思わずたたくと手のひらには潰れた蚊と真っ赤な血。
「この蚊はなんていう蚊ですか?」
「マラリア蚊・・・」
「へ?」
思わずチャーを吹き出しそうになった。
「ジョークだ。心配するな。刺されてもこの蚊はノープロブレムだ」マネージャーがニヤリと笑う。
「本当にマラリア蚊じゃないんだろうな?ガイドブックにはタライ平原の一部はマラリア汚染地域とあったぞ。何箇所か刺されたぞ」ホテルに帰ってから同行のネパール人の友人であるS君を問い詰めた。

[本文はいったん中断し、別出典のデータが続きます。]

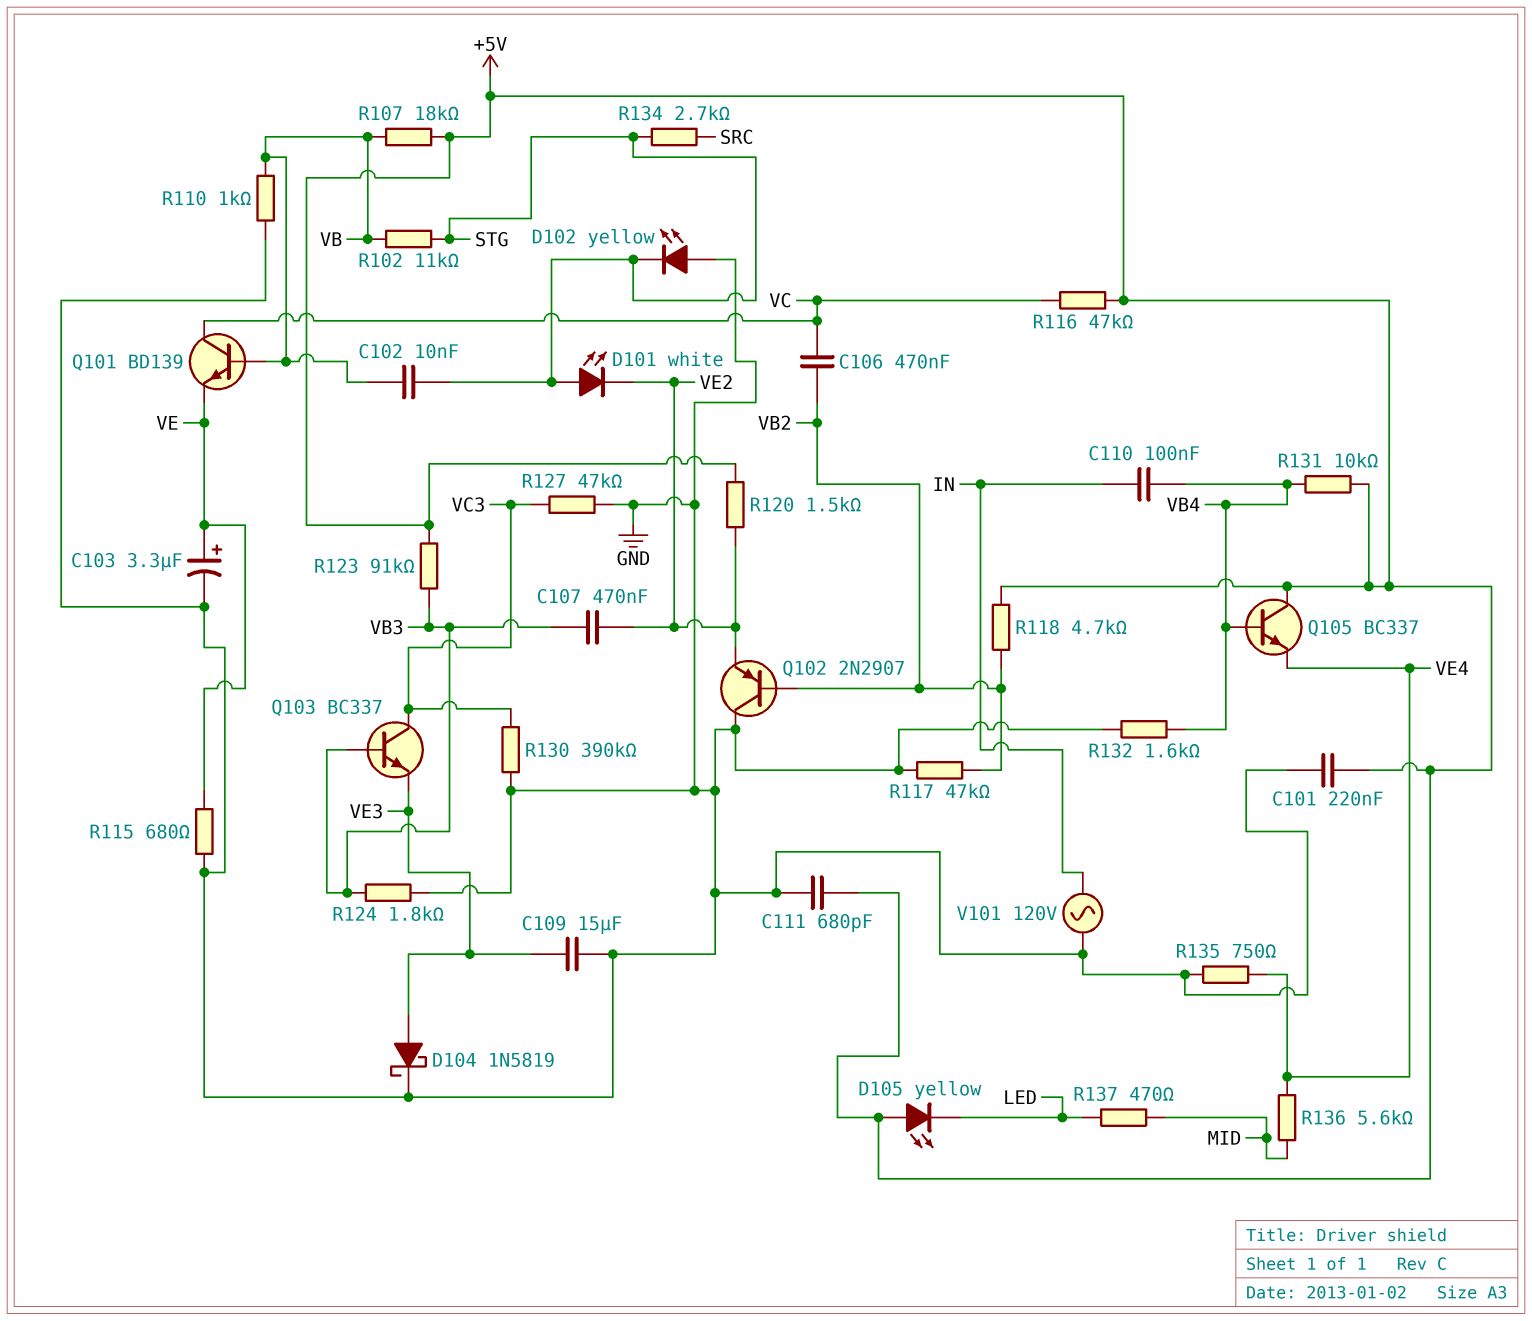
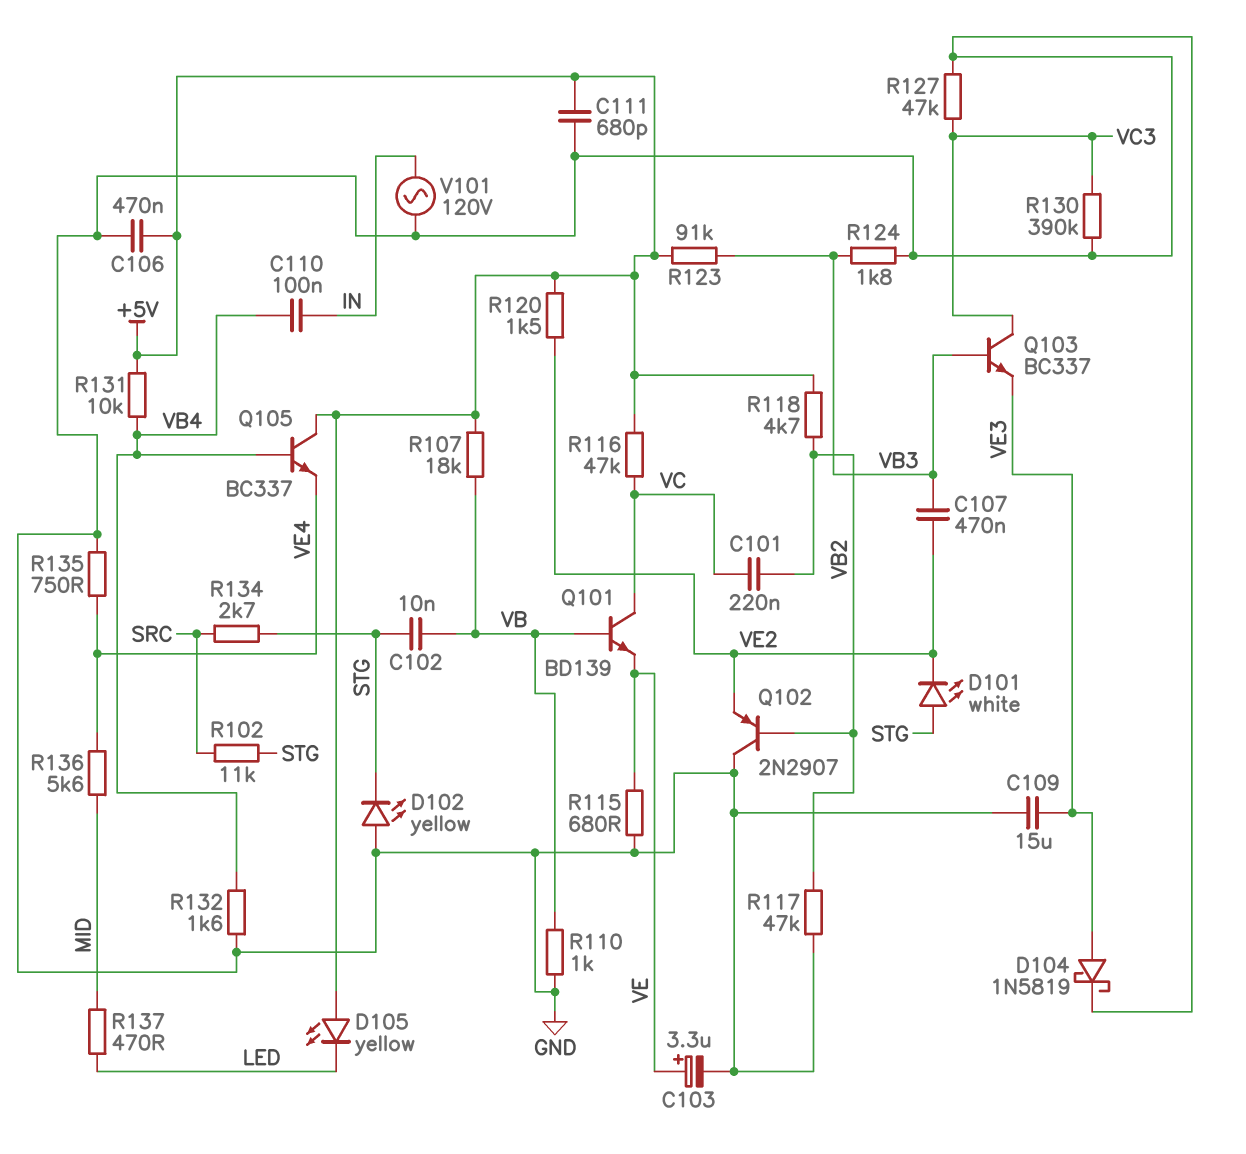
C101: 220nF (+5V, GND) -> 220nF (VB2, VC)
C106: 470nF (VB2, VC) -> 470nF (+5V, GND)
R102: 11k (STG, VB) -> 11k (SRC, STG)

「蚊の種類なんて知らないよ!マラリアはあるけど地元の人はほとんど大丈夫だっていうよ。日本にも蚊はいるでしょ!問題ないよ」
「蚊は蚊でもマラリア蚊ってマネージャーは言うたやないか!マラリアになったらどうするんじゃ」
「このごろはたまにしか聞かないよ。多分、ここの蚊は問題ないよ。マラリアになっても治らない病気じゃないし・・・・」
「あのな、治るとか治らないのレベルでないんじゃ。ここの蚊は安全なのか?やばいのか?が今は問題なんじゃ」
「多分、だいじょうぶ・・・・。もし、かかったら病院紹介するから」
「答えになっとらん」
この時は幸いにして痒いだけに終わった。カトマンズに帰って、知り合いの医師に聞くと「ま、たまには発病する人もいるみたいだけどジャナクプルあたりは大丈夫じゃないかな?」と言う。「タライじゃ珍しい病気でもないしね。危険な病気であることには変わりはないけど・・・まあ大丈夫でしょう」安心していいのかどうか良く分からない答えが返ってきた。
3年前の記憶は鮮明である。
「マットを貸してくれ。蚊取りマットを」まずホテルのマネージャーにお願いした。以前、宿泊した時に日本製の「蚊取りマット」がフロントにあったのを見ていた。「1個でいいか?なんなら2個持っていってもいいよ」とマネージャー。
「なんで2個いるのかねえ?」
前回、同行したS君が急にポカラに行くことになり、今回、当方と同行することになったG君に聞いた。
「悪い予感がしますね」G君は日本からメールでお願いしてあったこのホテルの予約を忘れていて、今日、飛び込みで部屋を確保していた。当方希望の、扇風機はありますが、トイレ、バス共用、お湯は出ませんという新館のまあまあ快適な部屋が取れなかった責任を感じているのか、顔が曇っている。
案内された部屋は一応ツインだが木のベッド、エアコン無し、風呂なしのRAMA旧館の一番安い部屋だった。
窓は金網が付いているが、その網目は明らかに虫除けには役に立ちそうにない鳥かごのような荒い網だった。
これなら駅前のゲストハウスと一緒だな。電灯にちらほら虫が舞っているが、そんなにいないのがせめての救いか。と思いつつベッドのシーツを見ると、なにやら点々がある。よく見ると小さな黒い虫に混じってその中に見なれた緑色の亀甲型の形が・・・・。
「虫ですね・・・・。なんだろうこの虫?」カトマンズ中心部生まれのカトマンズ育ちである都会人・G君は悲しいかなその虫がなんであるか気付いていなかった。「ちゃんとしておいてもらわないと・・・」いきなり手で払った。
「ちょっと待て」その時にはすでに遅かった。部屋に異臭がただよう。
「臭い!なんですかこれ?」
「あのな、それ、日本語で言うとカメムシじゃ。とんでもないことしやがって・・・」
カメムシ一族は聞くところによると世界中にいて甲虫類の中でも最大勢力を誇る一族であるそうだ。敵から身を守るために危険を察するとなんとも言えない臭いのある分泌物を放出するのであった・・・。